In the field of infrared detection and imaging, antimonide-based materials have emerged as a serious alternative to the incumbent state-of-the-art Mercury Cadmium Telluride due to its superior “–ilities”: uniformity, stability, scalability, manufacturability, affordability. I have had the privilege to witness and contribute to its development from an embryonic phase of academic research and prototyping to the industrial adoption and maturation. Examples of both academic’s first and best demonstrations and industry’s application-focused R&D will be presented in the first half of the talk. 

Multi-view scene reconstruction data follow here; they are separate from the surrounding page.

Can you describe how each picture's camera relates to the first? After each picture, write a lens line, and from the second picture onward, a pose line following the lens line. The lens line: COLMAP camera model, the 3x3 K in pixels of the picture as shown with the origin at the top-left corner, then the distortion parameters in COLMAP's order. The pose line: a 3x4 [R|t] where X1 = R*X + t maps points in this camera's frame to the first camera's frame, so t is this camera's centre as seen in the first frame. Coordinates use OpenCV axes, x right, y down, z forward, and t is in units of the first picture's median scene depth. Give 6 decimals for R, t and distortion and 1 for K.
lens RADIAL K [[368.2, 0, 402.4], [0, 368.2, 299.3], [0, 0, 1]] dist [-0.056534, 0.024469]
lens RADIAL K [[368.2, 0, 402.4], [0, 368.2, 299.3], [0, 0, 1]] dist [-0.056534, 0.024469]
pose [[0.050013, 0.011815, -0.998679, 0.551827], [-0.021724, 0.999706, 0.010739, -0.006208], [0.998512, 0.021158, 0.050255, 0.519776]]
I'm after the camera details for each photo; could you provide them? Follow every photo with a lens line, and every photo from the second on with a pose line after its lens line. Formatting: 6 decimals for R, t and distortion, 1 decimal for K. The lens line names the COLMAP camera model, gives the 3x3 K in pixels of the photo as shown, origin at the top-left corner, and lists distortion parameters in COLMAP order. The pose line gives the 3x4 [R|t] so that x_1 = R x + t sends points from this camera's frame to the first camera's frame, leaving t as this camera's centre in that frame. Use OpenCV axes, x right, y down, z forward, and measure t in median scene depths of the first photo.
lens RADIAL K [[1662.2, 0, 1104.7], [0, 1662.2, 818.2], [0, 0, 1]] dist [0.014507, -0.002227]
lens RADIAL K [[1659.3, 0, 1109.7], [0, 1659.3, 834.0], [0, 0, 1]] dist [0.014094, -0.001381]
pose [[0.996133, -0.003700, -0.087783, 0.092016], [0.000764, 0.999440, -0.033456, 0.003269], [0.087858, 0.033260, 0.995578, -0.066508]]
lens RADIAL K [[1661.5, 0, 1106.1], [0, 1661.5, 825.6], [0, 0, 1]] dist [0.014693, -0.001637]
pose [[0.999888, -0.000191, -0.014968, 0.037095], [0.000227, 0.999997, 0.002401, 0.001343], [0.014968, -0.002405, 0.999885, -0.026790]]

The latter half of the talk will address a fundamental research aspect of Antimonide-based quantum well structures and the role of materials research in quantum information science. InAs/GaSb quantum well is predicted to possess a quantum spin Hall state, where the bulk of the material is electrically insulating and the electrical current running along the edge is fully spin-polarized. In such a regime, it could host a Majorana zero mode, a quantum state that is topologically protected from ambient perturbation, and thus can be registered as error-free logical qubits. Another attractive venue for this quantum well structure is the hybrid with conventional superconductors to form voltage-controllable field effect superconducting transistors. This type of devices leverages the gate-tunability and manufacturability of semiconductor integrated circuitry to address the scalability challenges of state-of-the-art superconducting qubits. Current progress in the field and opportunities will be briefly discussed. 

Biography: Dr. Binh-Minh (Minh) Nguyen is a Senior Scientist VII in the Sensors and Electronics Laboratory at HRL Laboratories where he manages R&D portfolio on antimonide-based semiconductor for infrared sensing technology and quantum materials. Nguyen received his Diplôme de l’Ecole Polytechnique in 2007 and PhD in Electrical Engineering from Northwestern University in 2010. His expertise includes device modeling/design, epitaxial growth, device fabrication and testing. Nguyen has authored/co-authored six book chapters and over 90 technical papers with over 4000 citations and an h-index of 39. He is a Fellow of SPIE and Senior Member of IEEE.